Curious on sota on this topic.
Im familiar with CoT and Tree of Thoughts, but those don’t seem to train the model to excel at using the tree, they just rely on the pretrained model already being good at it. The model has no way to improve its tree-use over time.
Is anybody actively training models to be optimized for tree-based decoding?
Q* haven’t you heard?
Great question, curious in the answer myself.
I think it’s pretty cool that just iteratively reusing an LLM without additional training, i.e chaining prompts, improves quality in most of these methods. I see quite a few of these papers (e.g System 2 Attention).
The Promptbreeder paper has some benchmarking of these methods & proposes an interesting evolutionary prompting strategy.
But like you I’ve been looking / waiting for the papers that explore specifically finetuning the model “nodes”, using LoRA perhaps, or with a meta network or hyper network.
Yeah, I also notice there are two types of ways to implement trees being researched.

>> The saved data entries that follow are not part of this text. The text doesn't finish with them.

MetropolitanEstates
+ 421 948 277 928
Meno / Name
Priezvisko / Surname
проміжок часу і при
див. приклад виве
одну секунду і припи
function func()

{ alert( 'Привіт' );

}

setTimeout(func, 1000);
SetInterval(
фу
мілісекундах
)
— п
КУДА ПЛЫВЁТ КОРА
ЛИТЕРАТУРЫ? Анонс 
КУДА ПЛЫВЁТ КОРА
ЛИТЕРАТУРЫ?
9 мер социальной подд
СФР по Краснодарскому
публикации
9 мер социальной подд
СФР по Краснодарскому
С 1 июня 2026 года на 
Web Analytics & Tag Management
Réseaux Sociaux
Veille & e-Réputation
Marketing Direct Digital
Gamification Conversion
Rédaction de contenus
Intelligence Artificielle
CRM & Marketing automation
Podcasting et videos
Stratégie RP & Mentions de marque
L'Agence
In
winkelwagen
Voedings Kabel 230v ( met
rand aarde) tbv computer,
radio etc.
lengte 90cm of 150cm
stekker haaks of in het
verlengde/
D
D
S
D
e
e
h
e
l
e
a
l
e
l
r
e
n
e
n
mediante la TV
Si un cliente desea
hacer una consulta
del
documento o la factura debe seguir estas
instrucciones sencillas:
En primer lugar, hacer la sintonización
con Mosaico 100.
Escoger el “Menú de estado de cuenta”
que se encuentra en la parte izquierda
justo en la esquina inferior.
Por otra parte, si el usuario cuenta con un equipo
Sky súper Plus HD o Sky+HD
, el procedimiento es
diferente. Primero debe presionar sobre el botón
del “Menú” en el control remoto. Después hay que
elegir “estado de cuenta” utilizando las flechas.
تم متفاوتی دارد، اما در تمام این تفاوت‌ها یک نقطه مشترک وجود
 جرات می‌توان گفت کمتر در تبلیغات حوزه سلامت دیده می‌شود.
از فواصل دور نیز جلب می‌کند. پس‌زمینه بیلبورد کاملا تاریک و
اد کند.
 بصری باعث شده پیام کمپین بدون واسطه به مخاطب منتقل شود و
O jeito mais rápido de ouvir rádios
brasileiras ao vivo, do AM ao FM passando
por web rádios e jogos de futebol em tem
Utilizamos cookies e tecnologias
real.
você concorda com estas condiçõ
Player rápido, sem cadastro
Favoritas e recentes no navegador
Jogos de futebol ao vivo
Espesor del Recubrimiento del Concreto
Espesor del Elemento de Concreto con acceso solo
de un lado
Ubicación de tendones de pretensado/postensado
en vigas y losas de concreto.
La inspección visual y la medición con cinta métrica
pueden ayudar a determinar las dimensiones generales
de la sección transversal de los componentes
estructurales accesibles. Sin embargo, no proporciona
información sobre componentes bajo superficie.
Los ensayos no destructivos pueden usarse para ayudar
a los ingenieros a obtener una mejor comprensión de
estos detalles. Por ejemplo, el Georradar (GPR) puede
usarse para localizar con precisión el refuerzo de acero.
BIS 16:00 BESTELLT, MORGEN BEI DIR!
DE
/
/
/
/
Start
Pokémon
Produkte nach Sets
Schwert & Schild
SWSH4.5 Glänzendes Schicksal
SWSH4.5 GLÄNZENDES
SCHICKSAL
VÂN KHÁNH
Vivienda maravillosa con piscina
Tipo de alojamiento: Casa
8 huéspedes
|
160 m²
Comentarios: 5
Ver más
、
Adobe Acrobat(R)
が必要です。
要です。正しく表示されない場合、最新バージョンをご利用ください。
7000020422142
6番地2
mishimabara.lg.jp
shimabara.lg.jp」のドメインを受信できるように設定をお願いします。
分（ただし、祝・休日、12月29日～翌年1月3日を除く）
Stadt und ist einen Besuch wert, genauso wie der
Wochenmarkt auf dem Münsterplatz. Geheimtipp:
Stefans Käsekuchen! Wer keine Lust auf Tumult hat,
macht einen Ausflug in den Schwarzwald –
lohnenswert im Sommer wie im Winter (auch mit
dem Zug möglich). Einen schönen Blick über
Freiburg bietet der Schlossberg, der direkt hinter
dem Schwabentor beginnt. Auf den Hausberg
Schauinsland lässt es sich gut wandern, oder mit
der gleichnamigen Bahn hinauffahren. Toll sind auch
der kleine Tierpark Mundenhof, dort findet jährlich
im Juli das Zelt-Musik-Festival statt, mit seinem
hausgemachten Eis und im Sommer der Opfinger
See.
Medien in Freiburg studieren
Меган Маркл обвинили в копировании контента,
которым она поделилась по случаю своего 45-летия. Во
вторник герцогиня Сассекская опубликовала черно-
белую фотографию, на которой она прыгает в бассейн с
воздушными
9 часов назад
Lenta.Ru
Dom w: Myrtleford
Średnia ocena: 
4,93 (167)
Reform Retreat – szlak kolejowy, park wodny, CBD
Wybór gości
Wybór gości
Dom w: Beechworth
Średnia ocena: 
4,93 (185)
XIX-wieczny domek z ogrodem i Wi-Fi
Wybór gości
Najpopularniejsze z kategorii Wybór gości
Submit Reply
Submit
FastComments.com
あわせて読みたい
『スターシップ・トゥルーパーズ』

One is at a sequence / thought level, like tree of thoughts / chain of thoughts, where the model talks to itself in order to find the best solution. The other is at the decoding / token level, where the tree is used to search for the optimal next set of tokens. In principle you could put these both together and have nested trees.
But yeah I think the alpha-go style self-learning is what is really missing here. In principle, even without a tree, nothing stops us from putting an LLM in an environment where it gets positive feedback from rewards (like solving math problems), and then just let it rip.